Hoy nos despertamos con una profunda tristeza. Ha fallecido Gloria Steinem, la escritora y periodista que se convirtió en un auténtico símbolo del feminismo. A sus 92 años, dejó este mundo en su querido hogar de Nueva York, donde pasó sus últimos años haciendo lo que más amaba: compartir su sabiduría y escribir. En una publicación en Instagram hace apenas nueve semanas, ella misma decía: «Una de las mejores partes de publicar un libro siempre ha sido la oportunidad de recorrer el país, visitar librerías y conocer a lectores de todo tipo». Esa curiosidad insaciable que la acompañó toda su vida es justo lo que la define.
Un legado imborrable
En el comunicado que anunciaba su partida, se resalta cómo Gloria pidió que, en lugar de flores, se realicen donaciones a la Fundación Gloria. Esta iniciativa nació para preservar su apartamento en Nueva York, ese refugio al que tantas personas acudieron buscando inspiración y apoyo. La fundación tiene como misión mantener viva su visión: convertir ese espacio en un punto de encuentro para activistas y soñadores.
Nacida el 25 de marzo de 1934 en Toledo (Ohio), Gloria vivió una infancia marcada por los constantes cambios debido a las dificultades laborales de su madre. Desde muy pequeña entendió las presiones del mundo laboral femenino. A los diez años tuvo que asumir responsabilidades adultas tras la separación de sus padres. Esa experiencia no solo le enseñó sobre resiliencia; también moldeó su perspectiva sobre el matrimonio y la independencia femenina.
Estudió Gobierno en Smith College, algo poco común para mujeres en aquellos tiempos. Tras un paso por India y un aborto a los 22 años -una experiencia que transformaría su visión sobre los derechos reproductivos-, regresó a Estados Unidos decidida a marcar una diferencia. Se convirtió en pionera del periodismo feminista al infiltrarse como ‘conejita’ en el Playboy Club para destapar las duras realidades detrás del glamour.

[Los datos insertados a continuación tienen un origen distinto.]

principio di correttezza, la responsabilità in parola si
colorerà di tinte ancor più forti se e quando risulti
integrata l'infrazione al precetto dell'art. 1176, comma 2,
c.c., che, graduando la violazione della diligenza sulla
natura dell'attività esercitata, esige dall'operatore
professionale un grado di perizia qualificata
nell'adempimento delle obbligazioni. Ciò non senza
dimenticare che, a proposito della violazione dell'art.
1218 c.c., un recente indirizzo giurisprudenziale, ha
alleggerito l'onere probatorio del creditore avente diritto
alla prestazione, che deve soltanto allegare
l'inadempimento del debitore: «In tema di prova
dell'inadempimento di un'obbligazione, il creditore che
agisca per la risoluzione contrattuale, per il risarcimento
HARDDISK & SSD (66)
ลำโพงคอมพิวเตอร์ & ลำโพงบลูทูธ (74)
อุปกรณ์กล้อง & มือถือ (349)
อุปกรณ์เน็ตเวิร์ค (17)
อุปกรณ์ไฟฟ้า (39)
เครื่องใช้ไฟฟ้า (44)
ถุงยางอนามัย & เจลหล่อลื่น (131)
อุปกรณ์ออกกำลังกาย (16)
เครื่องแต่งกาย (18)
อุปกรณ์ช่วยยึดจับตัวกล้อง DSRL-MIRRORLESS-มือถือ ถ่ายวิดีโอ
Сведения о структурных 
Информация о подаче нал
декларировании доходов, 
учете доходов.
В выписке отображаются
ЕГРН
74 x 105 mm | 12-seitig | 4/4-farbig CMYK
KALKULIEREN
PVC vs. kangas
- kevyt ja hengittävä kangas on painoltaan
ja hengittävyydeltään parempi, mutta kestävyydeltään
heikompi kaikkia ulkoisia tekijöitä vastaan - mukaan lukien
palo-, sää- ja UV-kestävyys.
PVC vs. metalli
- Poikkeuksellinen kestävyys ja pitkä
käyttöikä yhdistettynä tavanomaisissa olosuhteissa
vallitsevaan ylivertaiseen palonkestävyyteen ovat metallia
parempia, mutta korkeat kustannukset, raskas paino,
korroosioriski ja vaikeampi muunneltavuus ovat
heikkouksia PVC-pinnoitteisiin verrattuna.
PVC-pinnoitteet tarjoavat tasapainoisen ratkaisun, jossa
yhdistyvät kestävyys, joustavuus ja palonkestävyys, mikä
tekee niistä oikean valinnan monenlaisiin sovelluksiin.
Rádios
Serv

Fue parte fundamental del nacimiento de New York Magazine y acuñó conceptos clave como ‘libertad de reproducción’. Con cada artículo y cada discurso rompía barreras e inspiraba a nuevas generaciones a luchar por sus derechos. Su sátira «Si los hombres pudieran menstruar» sigue siendo tan relevante hoy como entonces.
A lo largo de los años nunca dejó de luchar ni se escondió ante las adversidades; incluso enfrentó el cáncer con valentía. Apoyó públicamente causas justas hasta el último momento, mostrando una fortaleza admirable. Su legado perdura no solo en sus escritos sino también en cada persona a la que tocó con su voz poderosa y comprometida.